Consumer staples stocks are currently valued at 24 times estimated earnings for this year, matching their 10-year average, according to data compiled by Bloomberg. The multiple for consumer discretionary companies is 15 times, 12 per cent less expensive than the 10-year average, Bloomberg data showed.
Still, even as the valuations are not too stretched, the rally on consumer stocks may end with investors rotating into cyclical companies and lower growth shares, should economic growth continue to gather strength and small-caps keep falling to levels cheap enough to buy into, says Zhang Gang, a strategist at Central China Securities.

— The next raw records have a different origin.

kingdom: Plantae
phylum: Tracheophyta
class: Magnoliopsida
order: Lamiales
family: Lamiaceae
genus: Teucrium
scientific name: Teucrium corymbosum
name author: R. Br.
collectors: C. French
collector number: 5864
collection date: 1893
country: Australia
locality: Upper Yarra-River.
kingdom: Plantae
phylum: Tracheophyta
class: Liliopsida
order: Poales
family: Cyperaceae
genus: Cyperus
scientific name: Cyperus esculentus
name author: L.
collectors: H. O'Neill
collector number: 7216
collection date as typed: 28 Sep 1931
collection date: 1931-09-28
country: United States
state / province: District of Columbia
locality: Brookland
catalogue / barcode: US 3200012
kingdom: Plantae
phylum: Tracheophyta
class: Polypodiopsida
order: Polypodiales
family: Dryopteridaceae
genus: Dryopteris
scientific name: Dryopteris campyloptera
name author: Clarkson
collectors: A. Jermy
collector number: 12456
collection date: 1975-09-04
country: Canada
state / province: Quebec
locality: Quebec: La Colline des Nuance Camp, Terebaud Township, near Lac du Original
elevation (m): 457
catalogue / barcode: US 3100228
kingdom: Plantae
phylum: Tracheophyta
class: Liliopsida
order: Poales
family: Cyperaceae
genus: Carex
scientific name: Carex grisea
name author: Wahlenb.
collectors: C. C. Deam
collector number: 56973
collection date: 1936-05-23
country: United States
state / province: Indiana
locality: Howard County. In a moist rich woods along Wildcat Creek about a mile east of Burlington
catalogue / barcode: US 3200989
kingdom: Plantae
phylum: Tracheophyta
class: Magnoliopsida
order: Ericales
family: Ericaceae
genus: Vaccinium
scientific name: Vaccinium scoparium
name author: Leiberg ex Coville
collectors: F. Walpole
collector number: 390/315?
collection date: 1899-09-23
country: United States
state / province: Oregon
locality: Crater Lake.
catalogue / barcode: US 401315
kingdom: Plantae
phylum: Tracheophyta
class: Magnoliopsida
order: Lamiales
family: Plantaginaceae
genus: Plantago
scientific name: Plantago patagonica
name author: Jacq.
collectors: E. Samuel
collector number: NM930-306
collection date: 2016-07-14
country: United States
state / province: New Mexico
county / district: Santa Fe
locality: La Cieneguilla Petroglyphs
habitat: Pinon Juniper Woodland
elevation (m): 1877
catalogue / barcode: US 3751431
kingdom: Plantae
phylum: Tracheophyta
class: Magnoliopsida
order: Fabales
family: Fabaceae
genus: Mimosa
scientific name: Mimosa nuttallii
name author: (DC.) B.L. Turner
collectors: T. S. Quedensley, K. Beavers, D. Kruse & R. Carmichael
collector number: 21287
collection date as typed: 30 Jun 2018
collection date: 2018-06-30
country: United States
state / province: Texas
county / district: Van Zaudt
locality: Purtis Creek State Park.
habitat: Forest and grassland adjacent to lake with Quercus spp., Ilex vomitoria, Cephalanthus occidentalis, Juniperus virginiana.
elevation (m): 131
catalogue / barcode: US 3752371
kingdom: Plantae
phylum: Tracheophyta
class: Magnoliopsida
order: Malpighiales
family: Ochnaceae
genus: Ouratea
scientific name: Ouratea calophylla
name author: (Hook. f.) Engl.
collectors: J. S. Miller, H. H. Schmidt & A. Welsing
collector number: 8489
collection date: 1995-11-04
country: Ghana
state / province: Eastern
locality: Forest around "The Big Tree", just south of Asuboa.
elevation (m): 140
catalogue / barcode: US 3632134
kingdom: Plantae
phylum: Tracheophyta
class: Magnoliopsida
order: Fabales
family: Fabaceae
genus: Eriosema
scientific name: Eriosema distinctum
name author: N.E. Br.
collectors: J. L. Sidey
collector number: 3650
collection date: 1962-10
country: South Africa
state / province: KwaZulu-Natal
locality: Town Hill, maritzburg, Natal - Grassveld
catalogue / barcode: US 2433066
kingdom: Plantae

So far, the two scenarios have already shown incipient signs. The Purchasing Managers’ Index showed the nation’s manufacturing industry had expanded for 12 consecutive months through July, suggesting further strength in the world’s second-largest economy which grew by a better-than-estimated 6.9 per cent in the second quarter.
After a two-year, 57 per cent decline from its all-time high, the ChiNext index of start-up firms now trades close to its lowest level relative to big-cap shares on a valuation basis, according to data compiled by Bloomberg. The gauge has already rebounded 4.6 per cent from a 31-month low seen last month.
“When looking at the history, the valuation has already dropped to levels that are cheap enough,” said Zhang. “There’s room to add holdings in terms of allocations to ChiNext companies.”
Even mutual fund managers would sell some of their top holdings to seek absolute returns after a decent gain in stock prices in the first half, according to Wu Kan, a fund manager at Shanshan Finance in Shanghai. The view was echoed by Citic Securities. The nation’s biggest listed brokerage said some top-performing mutual fund managers would first seek to pull out of consumer stocks, as trading in the sector is too crowded among institutional investors and sticking to the holdings is unlikely to enable them to beat rivals by large margins.
“Consumer stocks were the most crowded trading in the first half of the year,” Wu said. “If you jump in now, that means you are way behind the curve.”